W powiecie piotrkowskim, we wsi Olszyny, znaleziono zbiorowy grób niemieckich żołnierzy. O tym, że w tym miejscu coś się znajduje, było wiadomo od kilku lat. W 2016 roku Krzysztof Dubrowin ze stowarzyszenia Trójrzecze wskazał na istnienie niezbadanego dotąd miejsca pochówku. Dopiero po dwóch latach udało się uzyskać potrzebne zgody, decyzję IPN i konserwatora zabytków.
A do samej ekshumacji doszło jeszcze później, z powodu braku specjalistów.
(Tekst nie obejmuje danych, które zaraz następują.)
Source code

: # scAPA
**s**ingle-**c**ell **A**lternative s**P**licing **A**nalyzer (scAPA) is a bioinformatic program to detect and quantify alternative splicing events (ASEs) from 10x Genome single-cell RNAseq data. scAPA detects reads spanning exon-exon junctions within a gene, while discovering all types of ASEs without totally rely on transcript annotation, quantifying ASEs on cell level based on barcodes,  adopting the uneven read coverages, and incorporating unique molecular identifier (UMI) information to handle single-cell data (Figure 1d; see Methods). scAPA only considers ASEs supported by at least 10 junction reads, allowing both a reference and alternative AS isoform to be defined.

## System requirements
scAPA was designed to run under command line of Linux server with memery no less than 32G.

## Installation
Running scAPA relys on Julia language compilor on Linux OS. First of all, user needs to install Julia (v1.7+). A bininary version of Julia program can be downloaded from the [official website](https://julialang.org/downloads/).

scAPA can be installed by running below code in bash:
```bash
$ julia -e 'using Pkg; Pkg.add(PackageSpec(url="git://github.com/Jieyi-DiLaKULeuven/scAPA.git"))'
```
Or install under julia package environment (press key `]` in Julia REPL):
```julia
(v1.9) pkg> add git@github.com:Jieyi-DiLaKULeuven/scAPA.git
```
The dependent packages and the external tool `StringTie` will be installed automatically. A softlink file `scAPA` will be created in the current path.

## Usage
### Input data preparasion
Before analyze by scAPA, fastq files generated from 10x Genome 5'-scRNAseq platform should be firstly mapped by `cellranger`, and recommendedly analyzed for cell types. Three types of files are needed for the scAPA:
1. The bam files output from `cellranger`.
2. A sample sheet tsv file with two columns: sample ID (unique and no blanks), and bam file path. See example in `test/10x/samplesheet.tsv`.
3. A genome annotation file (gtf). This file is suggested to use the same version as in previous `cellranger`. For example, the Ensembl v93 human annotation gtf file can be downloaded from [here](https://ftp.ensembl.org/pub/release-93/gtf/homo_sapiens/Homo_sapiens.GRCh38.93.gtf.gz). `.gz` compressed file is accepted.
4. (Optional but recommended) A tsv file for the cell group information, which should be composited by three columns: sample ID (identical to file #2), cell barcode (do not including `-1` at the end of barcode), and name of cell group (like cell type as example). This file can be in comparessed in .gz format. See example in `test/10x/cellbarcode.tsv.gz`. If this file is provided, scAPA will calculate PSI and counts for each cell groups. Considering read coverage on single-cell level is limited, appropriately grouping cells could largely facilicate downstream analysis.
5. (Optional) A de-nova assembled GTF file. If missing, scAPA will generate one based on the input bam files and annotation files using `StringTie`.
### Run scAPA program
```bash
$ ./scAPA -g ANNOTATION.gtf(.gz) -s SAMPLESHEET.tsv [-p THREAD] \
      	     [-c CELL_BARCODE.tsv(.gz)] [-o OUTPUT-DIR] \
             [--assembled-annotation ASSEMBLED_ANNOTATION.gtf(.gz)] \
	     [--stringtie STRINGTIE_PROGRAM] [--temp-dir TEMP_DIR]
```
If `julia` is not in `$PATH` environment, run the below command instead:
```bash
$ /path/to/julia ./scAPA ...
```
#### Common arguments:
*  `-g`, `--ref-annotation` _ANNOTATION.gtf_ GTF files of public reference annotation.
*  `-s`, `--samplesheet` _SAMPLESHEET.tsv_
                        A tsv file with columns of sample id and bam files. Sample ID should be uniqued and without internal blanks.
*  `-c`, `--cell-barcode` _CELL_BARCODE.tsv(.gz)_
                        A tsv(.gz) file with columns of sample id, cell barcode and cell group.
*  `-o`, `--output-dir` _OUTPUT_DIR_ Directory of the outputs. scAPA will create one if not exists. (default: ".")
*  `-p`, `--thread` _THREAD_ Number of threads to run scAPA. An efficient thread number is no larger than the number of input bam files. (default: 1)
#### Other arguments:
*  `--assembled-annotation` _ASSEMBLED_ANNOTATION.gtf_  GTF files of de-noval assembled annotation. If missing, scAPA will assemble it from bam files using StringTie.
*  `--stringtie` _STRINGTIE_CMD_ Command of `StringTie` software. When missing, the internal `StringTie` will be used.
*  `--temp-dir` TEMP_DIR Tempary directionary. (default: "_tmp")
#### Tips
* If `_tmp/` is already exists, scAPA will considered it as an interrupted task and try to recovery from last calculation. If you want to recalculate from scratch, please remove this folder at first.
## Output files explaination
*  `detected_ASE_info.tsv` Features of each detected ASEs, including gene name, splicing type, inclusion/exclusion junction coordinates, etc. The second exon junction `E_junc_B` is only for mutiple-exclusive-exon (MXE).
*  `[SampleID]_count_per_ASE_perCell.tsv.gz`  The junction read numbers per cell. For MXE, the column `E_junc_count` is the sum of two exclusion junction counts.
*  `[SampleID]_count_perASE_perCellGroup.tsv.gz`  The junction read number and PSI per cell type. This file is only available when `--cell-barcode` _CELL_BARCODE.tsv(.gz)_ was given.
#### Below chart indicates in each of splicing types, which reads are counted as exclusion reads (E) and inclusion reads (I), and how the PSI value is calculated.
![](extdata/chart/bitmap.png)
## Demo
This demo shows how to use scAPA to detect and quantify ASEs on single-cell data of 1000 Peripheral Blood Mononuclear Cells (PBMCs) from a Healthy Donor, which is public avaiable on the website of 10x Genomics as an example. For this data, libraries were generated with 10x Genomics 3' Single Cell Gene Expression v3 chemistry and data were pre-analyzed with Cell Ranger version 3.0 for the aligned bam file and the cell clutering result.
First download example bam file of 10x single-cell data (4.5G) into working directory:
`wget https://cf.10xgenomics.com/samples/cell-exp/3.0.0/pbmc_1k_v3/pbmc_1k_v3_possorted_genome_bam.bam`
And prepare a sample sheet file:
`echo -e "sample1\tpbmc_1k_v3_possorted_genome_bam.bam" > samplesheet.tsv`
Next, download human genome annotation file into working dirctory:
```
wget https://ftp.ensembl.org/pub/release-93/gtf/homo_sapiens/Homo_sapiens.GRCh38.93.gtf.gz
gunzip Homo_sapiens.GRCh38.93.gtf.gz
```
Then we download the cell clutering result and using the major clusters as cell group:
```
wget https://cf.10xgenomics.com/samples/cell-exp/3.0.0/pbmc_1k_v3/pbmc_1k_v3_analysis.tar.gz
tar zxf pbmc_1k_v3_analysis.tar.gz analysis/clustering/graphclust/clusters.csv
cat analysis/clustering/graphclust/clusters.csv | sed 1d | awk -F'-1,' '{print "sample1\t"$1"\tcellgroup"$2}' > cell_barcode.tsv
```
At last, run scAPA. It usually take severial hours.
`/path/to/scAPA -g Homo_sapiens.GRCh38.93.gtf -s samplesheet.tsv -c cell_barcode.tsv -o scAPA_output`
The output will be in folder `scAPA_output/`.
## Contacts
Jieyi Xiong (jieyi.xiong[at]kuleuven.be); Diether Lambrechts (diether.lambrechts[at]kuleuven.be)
Prawdopodobnie pochowani niemieccy żołnierze zostali rozstrzelani przez żołnierzy z jednostki rosyjskiej na początku 1945 roku.
Nie znamy dokładnej daty, ale wiemy, że działo się to w styczniu 1945 (…) Według relacji, miała to być grupa spadochroniarzy, ale ta wersja nie bardzo pasuje do naszych ustaleń. Żołnierze, których szczątki odnaleźliśmy, byli w większości między 20. a 35. rokiem życia – co zdawałoby się pasować do profilu typowego skoczka spadochronowych, którzy byli żołnierzami najczęściej w tym przedziale wiekowym. Oprócz nich, ujawniono szczątki żołnierza w wieku między 16 a 19 lat oraz jednego w wieku powyżej 40 lat. W mogile nie ujawniono jednak żadnych elementów oporządzenia czy uzbrojenia wskazującego na ten typ formacji. Poza tym nieśmiertelniki ujawnione przy szczątkach nosiły oznaczenie głownie jednostek saperów i grenadierów, które były typowymi jednostkami lądowymi
– powiedział dla Nasza historia Maciej Wojtasik, wykonawca prac ekshumacyjnych.
Zbiorowy grób niemieckich żołnierzy ekshumował m. in. archeolog Jacek Ziętek, z Piotrkowskiego Stowarzyszenia Eksploracyjnego BUGAJ. Szczątki ekshumowano, mają zostać pochowane na cmentarzu wojennym w Siemianowicach Śląskich. Znalezione przedmioty, w tym nieśmiertelniki, wysłano do Niemiec, gdzie może uda się zidentyfikować żołnierzy.